Activity —
From the data below, copy each line that includes the word "down".

Stored items
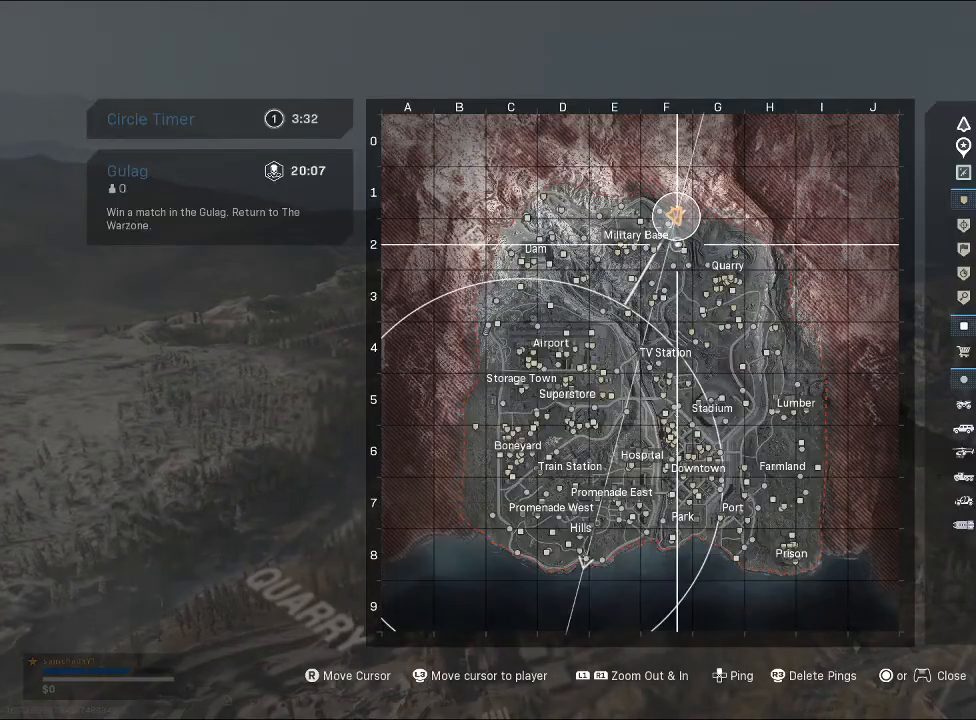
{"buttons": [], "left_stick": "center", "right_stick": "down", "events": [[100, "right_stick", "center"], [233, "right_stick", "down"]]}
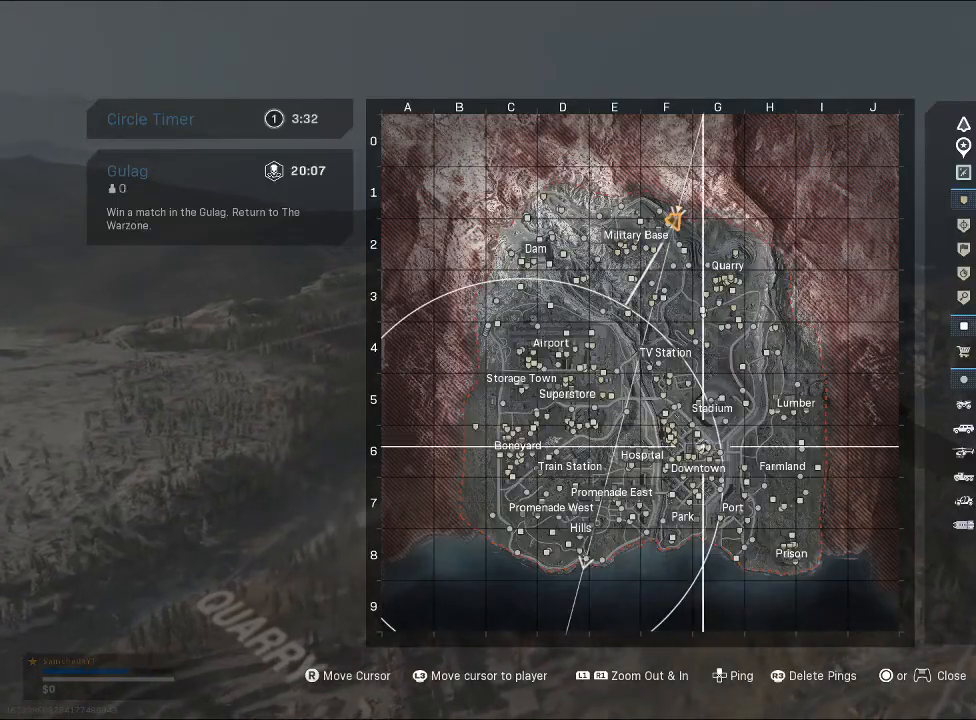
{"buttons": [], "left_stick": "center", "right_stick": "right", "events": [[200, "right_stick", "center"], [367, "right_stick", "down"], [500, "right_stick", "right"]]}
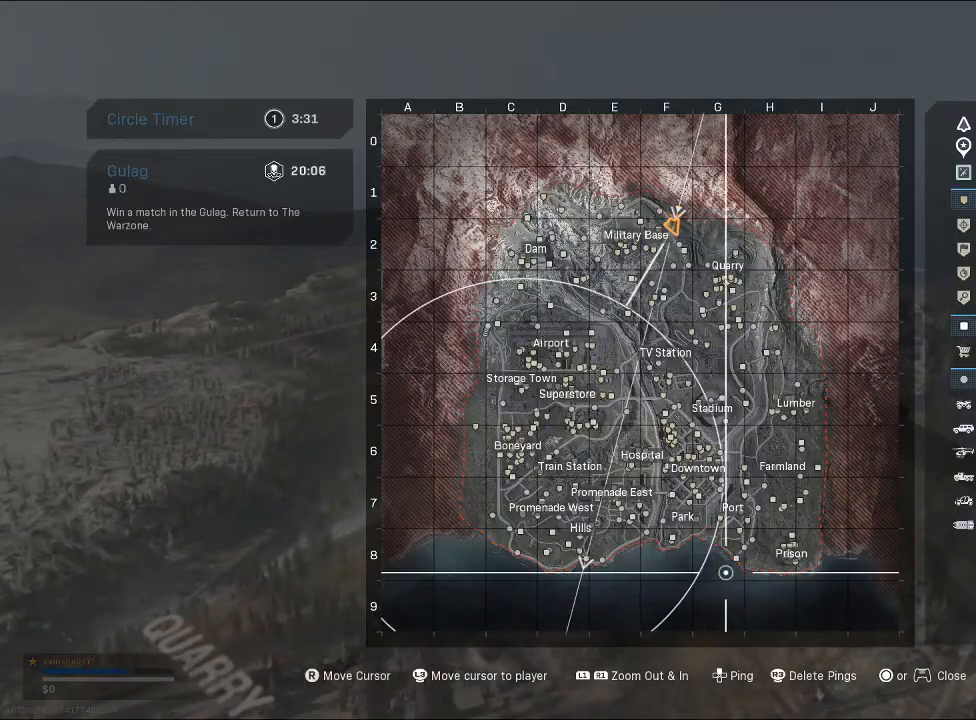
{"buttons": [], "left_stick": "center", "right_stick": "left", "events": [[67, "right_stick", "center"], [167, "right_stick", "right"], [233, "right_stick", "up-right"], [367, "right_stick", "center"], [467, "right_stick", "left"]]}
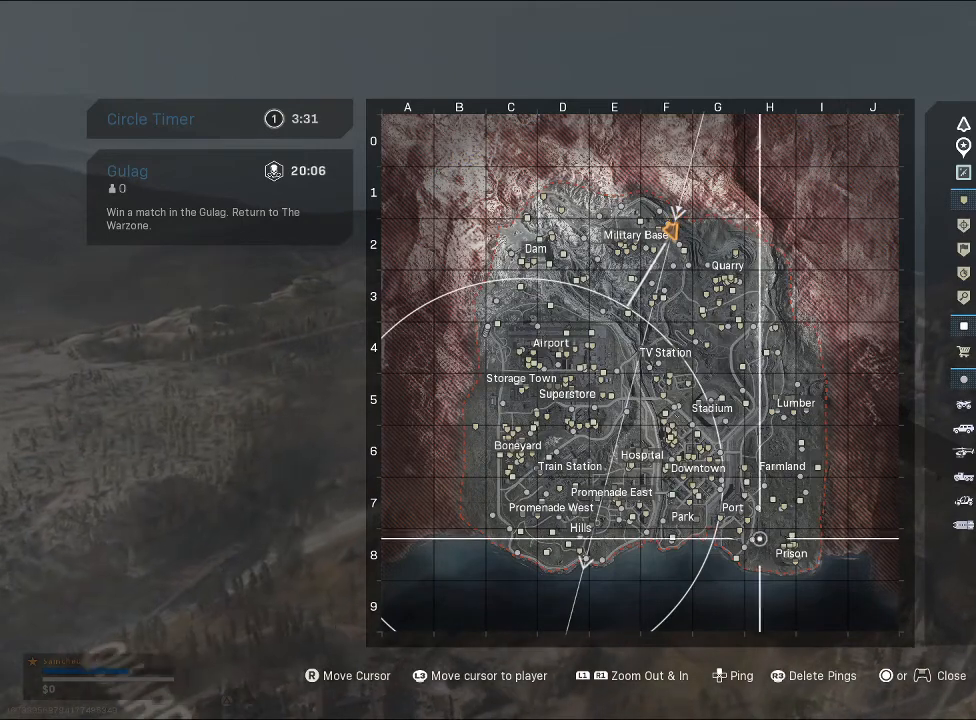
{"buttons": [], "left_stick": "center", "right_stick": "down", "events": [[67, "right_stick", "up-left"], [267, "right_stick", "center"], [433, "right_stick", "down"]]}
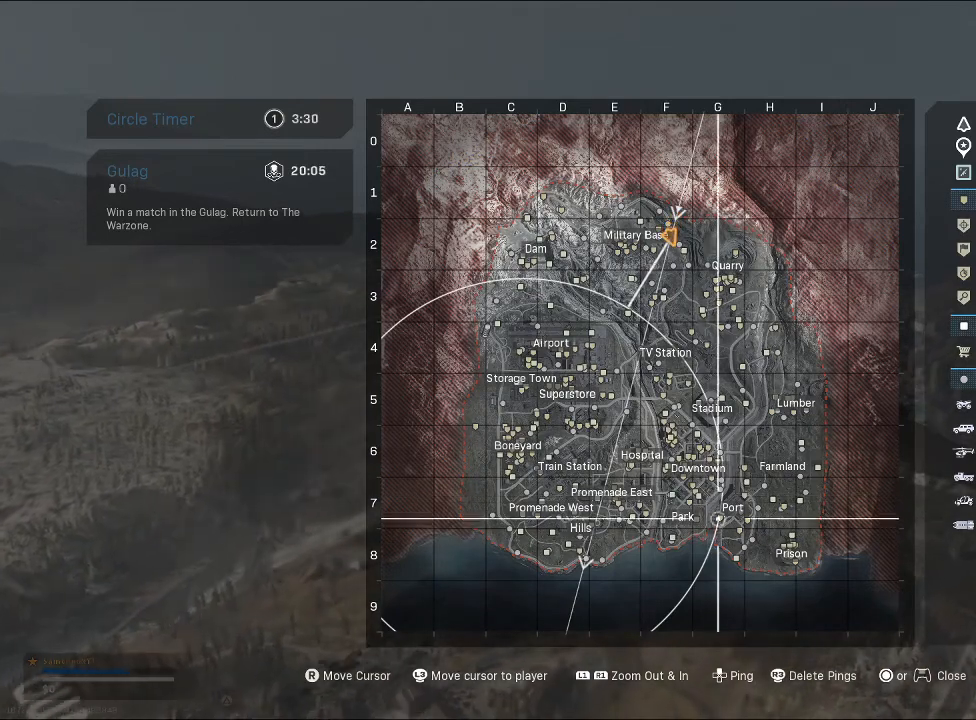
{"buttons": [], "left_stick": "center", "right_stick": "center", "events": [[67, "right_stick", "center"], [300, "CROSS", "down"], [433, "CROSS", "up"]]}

Task response —
{"buttons": [], "left_stick": "center", "right_stick": "down", "events": [[100, "right_stick", "center"], [233, "right_stick", "down"]]}
{"buttons": [], "left_stick": "center", "right_stick": "right", "events": [[200, "right_stick", "center"], [367, "right_stick", "down"], [500, "right_stick", "right"]]}
{"buttons": [], "left_stick": "center", "right_stick": "down", "events": [[67, "right_stick", "up-left"], [267, "right_stick", "center"], [433, "right_stick", "down"]]}
{"buttons": [], "left_stick": "center", "right_stick": "center", "events": [[67, "right_stick", "center"], [300, "CROSS", "down"], [433, "CROSS", "up"]]}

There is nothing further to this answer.